Given instruction -> Reproduce every line of these records without any change.

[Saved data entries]
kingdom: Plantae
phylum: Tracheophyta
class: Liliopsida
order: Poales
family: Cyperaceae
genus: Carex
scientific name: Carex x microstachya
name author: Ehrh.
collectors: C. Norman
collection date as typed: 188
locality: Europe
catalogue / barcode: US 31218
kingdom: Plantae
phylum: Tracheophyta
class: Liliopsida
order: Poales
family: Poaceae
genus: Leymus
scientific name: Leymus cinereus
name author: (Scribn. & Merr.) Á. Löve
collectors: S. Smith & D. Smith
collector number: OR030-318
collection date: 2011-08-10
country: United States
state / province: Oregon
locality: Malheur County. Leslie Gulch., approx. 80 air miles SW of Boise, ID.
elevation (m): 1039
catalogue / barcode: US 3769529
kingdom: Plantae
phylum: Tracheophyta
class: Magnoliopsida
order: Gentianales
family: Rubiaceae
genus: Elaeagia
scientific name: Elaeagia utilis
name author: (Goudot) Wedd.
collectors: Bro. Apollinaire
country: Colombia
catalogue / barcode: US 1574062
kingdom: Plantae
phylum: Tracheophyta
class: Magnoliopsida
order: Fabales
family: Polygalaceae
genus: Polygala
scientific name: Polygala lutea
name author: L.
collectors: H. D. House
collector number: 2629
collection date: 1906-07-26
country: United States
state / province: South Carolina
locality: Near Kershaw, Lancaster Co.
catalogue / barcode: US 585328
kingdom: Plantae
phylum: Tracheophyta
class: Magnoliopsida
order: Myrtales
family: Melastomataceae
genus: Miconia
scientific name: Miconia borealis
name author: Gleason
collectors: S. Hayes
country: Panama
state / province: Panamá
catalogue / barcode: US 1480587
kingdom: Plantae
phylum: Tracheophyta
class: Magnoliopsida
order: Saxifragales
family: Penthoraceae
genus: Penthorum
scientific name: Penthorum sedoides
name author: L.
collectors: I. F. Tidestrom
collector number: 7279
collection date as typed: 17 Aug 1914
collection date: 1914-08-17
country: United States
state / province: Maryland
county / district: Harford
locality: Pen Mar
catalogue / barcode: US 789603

Reply to the task ->
kingdom: Plantae
phylum: Tracheophyta
class: Liliopsida
order: Poales
family: Cyperaceae
genus: Carex
scientific name: Carex x microstachya
name author: Ehrh.
collectors: C. Norman
collection date as typed: 188
locality: Europe
catalogue / barcode: US 31218
kingdom: Plantae
phylum: Tracheophyta
class: Liliopsida
order: Poales
family: Poaceae
genus: Leymus
scientific name: Leymus cinereus
name author: (Scribn. & Merr.) Á. Löve
collectors: S. Smith & D. Smith
collector number: OR030-318
collection date: 2011-08-10
country: United States
state / province: Oregon
locality: Malheur County. Leslie Gulch., approx. 80 air miles SW of Boise, ID.
elevation (m): 1039
catalogue / barcode: US 3769529
kingdom: Plantae
phylum: Tracheophyta
class: Magnoliopsida
order: Gentianales
family: Rubiaceae
genus: Elaeagia
scientific name: Elaeagia utilis
name author: (Goudot) Wedd.
collectors: Bro. Apollinaire
country: Colombia
catalogue / barcode: US 1574062
kingdom: Plantae
phylum: Tracheophyta
class: Magnoliopsida
order: Fabales
family: Polygalaceae
genus: Polygala
scientific name: Polygala lutea
name author: L.
collectors: H. D. House
collector number: 2629
collection date: 1906-07-26
country: United States
state / province: South Carolina
locality: Near Kershaw, Lancaster Co.
catalogue / barcode: US 585328
kingdom: Plantae
phylum: Tracheophyta
class: Magnoliopsida
order: Myrtales
family: Melastomataceae
genus: Miconia
scientific name: Miconia borealis
name author: Gleason
collectors: S. Hayes
country: Panama
state / province: Panamá
catalogue / barcode: US 1480587
kingdom: Plantae
phylum: Tracheophyta
class: Magnoliopsida
order: Saxifragales
family: Penthoraceae
genus: Penthorum
scientific name: Penthorum sedoides
name author: L.
collectors: I. F. Tidestrom
collector number: 7279
collection date as typed: 17 Aug 1914
collection date: 1914-08-17
country: United States
state / province: Maryland
county / district: Harford
locality: Pen Mar
catalogue / barcode: US 789603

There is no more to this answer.